Supp. 2d at 1360; see also Fed. R. Civ. P. 8(b)(1) & (c)(1) (“In responding to a pleading, a party must . . . state in short and plain terms its defenses to each claim 3 asserted against it” and “must affirmatively state any avoidance or affirmative defense . . . .”). “An affirmative defense may be pleaded in general terms and will be held to be sufficient, and therefore invulnerable to a motion to strike, as long as

it gives plaintiff fair notice of the nature of the defense.” Harvey, 568 F. Supp. 2d at 1360; see also Myers v. Cent. Fla. Invs., Inc., 592 F.3d 1201, 1225 (11th Cir. 2010) (finding that the answer gave plaintiff “ample notice that defendants believed that she had failed to timely file a complaint with the EEOC”); Adams v. JP Morgan Chase Bank, N.A., No. 3:11-cv-337-J-37MCR, 2011 WL 2938467, at *4 (M.D. Fla.

July 21, 2011) (holding that affirmative defenses are not subject to the heightened pleading standards of Twombly and Iqbal, but rather they are subject to a notice pleading standard); Hansen v. ABC Liquors, Inc., No. 3:09-cv-966-J-34MCR, 2009 WL 3790447, at *1 (M.D. Fla. Nov. 9, 2009) (“Although Rule 8 does not obligate a defendant to set forth detailed factual allegations, a defendant must give the

plaintiff ‘fair notice’ of the nature of the defense and the grounds upon which it rests.”). However, “despite liberal pleading requirements, where an affirmative defense is no more than ‘bare bones conclusory allegations, [it] must be stricken.’” Romero v. S. Waste Sys., LLC, 619 F. Supp. 2d 1356, 1358 (S.D. Fla. 2009)

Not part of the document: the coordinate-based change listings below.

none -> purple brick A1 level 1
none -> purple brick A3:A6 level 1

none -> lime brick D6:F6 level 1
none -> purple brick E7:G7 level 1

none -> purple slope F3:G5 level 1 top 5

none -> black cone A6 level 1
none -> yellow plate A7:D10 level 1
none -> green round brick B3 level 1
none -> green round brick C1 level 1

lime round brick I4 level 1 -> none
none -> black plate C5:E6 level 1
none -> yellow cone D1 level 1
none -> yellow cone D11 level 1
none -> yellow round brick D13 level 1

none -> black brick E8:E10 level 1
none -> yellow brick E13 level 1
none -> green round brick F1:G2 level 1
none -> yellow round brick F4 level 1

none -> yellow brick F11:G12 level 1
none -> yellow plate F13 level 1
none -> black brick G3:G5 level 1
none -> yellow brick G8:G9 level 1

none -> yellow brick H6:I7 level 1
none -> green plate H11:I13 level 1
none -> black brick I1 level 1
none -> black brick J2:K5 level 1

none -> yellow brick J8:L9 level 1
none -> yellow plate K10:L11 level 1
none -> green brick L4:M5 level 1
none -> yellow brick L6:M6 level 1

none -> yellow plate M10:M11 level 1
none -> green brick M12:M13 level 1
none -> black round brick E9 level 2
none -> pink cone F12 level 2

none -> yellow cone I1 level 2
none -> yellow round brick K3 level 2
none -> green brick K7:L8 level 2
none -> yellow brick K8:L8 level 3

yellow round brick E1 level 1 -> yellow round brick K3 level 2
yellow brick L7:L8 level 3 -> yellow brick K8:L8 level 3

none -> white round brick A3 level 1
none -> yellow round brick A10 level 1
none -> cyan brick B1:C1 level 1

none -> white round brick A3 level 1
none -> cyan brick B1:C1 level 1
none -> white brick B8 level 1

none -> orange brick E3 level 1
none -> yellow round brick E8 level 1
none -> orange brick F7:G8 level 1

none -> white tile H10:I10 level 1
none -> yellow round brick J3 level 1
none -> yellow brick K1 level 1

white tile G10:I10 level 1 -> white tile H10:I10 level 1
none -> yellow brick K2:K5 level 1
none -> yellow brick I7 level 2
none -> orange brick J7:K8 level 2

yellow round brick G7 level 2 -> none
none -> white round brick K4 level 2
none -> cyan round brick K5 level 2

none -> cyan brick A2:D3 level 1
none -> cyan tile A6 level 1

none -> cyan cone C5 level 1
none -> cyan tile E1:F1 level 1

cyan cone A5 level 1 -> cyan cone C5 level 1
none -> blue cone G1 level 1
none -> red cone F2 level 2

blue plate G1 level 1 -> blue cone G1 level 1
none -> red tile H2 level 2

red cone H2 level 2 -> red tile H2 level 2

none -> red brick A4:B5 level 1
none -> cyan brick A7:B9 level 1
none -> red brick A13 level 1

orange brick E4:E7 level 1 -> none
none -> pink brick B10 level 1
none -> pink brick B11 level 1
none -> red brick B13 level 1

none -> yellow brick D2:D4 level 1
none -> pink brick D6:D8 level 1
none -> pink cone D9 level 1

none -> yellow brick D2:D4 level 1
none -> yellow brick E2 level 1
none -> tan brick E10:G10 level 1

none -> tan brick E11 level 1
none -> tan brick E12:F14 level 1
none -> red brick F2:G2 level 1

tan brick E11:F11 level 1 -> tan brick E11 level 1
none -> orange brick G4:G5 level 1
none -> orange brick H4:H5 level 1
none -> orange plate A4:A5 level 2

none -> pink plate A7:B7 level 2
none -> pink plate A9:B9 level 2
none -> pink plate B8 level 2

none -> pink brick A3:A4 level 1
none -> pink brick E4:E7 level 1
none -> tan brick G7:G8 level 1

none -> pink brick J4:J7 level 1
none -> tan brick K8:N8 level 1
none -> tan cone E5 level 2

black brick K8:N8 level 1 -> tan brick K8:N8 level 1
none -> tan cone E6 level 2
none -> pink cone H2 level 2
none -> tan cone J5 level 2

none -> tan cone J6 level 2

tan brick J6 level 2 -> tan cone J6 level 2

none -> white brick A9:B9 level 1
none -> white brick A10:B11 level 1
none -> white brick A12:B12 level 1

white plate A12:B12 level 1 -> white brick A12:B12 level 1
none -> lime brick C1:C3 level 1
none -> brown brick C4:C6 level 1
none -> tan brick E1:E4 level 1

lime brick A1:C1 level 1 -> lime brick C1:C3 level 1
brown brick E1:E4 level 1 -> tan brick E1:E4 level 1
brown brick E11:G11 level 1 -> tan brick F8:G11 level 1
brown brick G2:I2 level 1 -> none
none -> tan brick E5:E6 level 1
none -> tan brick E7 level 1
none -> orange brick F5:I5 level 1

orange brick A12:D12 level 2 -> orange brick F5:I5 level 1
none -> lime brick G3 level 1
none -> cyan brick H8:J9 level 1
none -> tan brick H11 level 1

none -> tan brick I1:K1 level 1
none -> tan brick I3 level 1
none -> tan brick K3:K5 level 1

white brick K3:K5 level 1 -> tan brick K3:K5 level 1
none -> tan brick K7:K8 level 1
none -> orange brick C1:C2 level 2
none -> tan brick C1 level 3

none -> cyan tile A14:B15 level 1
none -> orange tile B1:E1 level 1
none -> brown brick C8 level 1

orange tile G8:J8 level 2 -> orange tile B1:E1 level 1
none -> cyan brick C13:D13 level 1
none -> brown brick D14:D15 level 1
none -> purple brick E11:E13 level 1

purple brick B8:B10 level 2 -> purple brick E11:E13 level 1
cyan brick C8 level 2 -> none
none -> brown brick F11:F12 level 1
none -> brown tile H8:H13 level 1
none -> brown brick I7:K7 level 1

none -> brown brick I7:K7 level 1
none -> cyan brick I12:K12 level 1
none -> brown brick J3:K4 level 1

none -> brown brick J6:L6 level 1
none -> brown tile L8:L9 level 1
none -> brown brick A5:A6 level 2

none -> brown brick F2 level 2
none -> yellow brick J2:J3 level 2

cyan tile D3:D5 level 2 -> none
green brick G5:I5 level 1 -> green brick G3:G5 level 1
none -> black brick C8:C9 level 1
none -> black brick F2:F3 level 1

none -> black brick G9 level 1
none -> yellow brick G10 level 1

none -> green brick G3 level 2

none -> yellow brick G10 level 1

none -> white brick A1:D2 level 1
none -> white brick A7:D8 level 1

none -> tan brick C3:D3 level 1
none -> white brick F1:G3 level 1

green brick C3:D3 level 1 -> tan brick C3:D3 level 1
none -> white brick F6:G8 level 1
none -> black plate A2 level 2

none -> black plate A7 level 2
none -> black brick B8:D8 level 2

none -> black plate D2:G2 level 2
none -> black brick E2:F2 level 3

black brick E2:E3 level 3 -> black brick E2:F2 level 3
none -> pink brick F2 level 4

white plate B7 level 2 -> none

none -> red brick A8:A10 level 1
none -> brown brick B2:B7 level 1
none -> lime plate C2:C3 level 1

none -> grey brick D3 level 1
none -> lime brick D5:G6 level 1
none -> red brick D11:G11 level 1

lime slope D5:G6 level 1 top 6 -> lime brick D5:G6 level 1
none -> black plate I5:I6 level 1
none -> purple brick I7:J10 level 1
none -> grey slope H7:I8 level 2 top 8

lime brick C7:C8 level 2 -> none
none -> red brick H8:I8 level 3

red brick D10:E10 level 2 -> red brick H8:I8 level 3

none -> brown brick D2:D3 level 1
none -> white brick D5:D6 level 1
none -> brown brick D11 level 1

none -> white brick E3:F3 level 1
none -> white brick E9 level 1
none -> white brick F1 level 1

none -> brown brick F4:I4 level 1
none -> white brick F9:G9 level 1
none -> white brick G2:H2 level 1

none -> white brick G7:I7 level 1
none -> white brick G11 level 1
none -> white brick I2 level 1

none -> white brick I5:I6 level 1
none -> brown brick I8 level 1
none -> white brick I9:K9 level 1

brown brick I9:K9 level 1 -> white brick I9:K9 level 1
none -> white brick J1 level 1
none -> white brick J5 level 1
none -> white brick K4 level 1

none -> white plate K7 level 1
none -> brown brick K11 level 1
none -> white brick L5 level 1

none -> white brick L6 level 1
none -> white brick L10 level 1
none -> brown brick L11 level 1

(internal citations omitted). Boilerplate affirmative defenses that have no factual connection to the case obviously should not be alleged. 4 Therefore, the parties will be ordered to confer, and Plaintiff may subsequently file a new motion consistent with this Order, if necessary.‘ Accordingly, it is ORDERED: 1. The Motion (Doc. 6) is STRICKEN without prejudice to Plaintiff filing a new motion, if necessary, and only after the attorneys have adequately conferred in person or by extended video or telephone conference as to each affirmative defense in dispute. The 3.01(g)(2) certificate on any future such motion must identify the date and length of the conference(s), the participants thereto, and the means by which the conference(s) occurred. Any such motion must be filed on or before April 20, 2023. 2. The parties must file their case management report on or before April 27, 2023. The uniform case management report form is on the Court’s website under the tab for Judge Corrigan. DONE AND ORDERED in Jacksonville, Florida, on March 30, 2023.

jor B. TOOMEY United States Magistrate Judge Copies to: Counsel of Record

1 For additional guidance on how the undersigned is likely to rule on a similar motion, see, e.g., Opulent Treasures, Inc. v. Ya Ya Logistics, Inc., et al., No. 3:22-cv-921- TJC-JBT (M.D. Fla. Dec. 20, 2022) (Doc. 41) and United States, et al. v. Smart Pharmacy, Inc., et al., No. 3:14-cv-1453-BJD-JBT (M.D. Fla. Feb. 3, 2021) (Doc. 128).